**Exercise objective**:
Turn every line of the material below into a numbered list, leaving out any blank lines.

**Record excerpts**:
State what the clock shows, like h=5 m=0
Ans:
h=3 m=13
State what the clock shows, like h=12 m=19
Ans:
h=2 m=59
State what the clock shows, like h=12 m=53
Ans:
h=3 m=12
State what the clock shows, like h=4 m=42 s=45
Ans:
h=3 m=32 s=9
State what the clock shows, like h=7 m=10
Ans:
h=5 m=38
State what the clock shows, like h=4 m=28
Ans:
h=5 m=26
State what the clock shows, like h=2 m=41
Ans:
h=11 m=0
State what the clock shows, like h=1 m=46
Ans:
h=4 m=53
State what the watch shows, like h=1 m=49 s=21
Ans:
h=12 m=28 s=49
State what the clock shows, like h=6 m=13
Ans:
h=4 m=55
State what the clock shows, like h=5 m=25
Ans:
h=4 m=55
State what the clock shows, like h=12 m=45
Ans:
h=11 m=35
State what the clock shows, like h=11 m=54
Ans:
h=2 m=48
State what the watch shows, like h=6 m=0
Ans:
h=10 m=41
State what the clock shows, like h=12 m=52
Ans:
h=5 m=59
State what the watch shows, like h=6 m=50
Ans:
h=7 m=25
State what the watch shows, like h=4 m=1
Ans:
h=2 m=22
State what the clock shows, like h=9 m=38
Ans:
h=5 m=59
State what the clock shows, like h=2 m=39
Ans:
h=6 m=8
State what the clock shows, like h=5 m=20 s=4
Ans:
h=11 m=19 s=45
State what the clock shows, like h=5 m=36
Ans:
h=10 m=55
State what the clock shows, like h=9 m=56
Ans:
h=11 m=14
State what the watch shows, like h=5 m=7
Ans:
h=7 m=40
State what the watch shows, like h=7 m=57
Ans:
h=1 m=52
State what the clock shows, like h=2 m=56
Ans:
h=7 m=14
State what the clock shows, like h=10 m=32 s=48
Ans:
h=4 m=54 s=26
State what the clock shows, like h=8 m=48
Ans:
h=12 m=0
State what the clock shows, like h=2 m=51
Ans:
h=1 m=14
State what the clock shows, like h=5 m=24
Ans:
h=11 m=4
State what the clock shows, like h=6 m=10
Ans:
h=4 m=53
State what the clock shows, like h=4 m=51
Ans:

**Solution for this task**:
1. State what the clock shows, like h=5 m=0
2. Ans:
3. h=3 m=13
4. State what the clock shows, like h=12 m=19
5. Ans:
6. h=2 m=59
7. State what the clock shows, like h=12 m=53
8. Ans:
9. h=3 m=12
10. State what the clock shows, like h=4 m=42 s=45
11. Ans:
12. h=3 m=32 s=9
13. State what the clock shows, like h=7 m=10
14. Ans:
15. h=5 m=38
16. State what the clock shows, like h=4 m=28
17. Ans:
18. h=5 m=26
19. State what the clock shows, like h=2 m=41
20. Ans:
21. h=11 m=0
22. State what the clock shows, like h=1 m=46
23. Ans:
24. h=4 m=53
25. State what the watch shows, like h=1 m=49 s=21
26. Ans:
27. h=12 m=28 s=49
28. State what the clock shows, like h=6 m=13
29. Ans:
30. h=4 m=55
31. State what the clock shows, like h=5 m=25
32. Ans:
33. h=4 m=55
34. State what the clock shows, like h=12 m=45
35. Ans:
36. h=11 m=35
37. State what the clock shows, like h=11 m=54
38. Ans:
39. h=2 m=48
40. State what the watch shows, like h=6 m=0
41. Ans:
42. h=10 m=41
43. State what the clock shows, like h=12 m=52
44. Ans:
45. h=5 m=59
46. State what the watch shows, like h=6 m=50
47. Ans:
48. h=7 m=25
49. State what the watch shows, like h=4 m=1
50. Ans:
51. h=2 m=22
52. State what the clock shows, like h=9 m=38
53. Ans:
54. h=5 m=59
55. State what the clock shows, like h=2 m=39
56. Ans:
57. h=6 m=8
58. State what the clock shows, like h=5 m=20 s=4
59. Ans:
60. h=11 m=19 s=45
61. State what the clock shows, like h=5 m=36
62. Ans:
63. h=10 m=55
64. State what the clock shows, like h=9 m=56
65. Ans:
66. h=11 m=14
67. State what the watch shows, like h=5 m=7
68. Ans:
69. h=7 m=40
70. State what the watch shows, like h=7 m=57
71. Ans:
72. h=1 m=52
73. State what the clock shows, like h=2 m=56
74. Ans:
75. h=7 m=14
76. State what the clock shows, like h=10 m=32 s=48
77. Ans:
78. h=4 m=54 s=26
79. State what the clock shows, like h=8 m=48
80. Ans:
81. h=12 m=0
82. State what the clock shows, like h=2 m=51
83. Ans:
84. h=1 m=14
85. State what the clock shows, like h=5 m=24
86. Ans:
87. h=11 m=4
88. State what the clock shows, like h=6 m=10
89. Ans:
90. h=4 m=53
91. State what the clock shows, like h=4 m=51
92. Ans:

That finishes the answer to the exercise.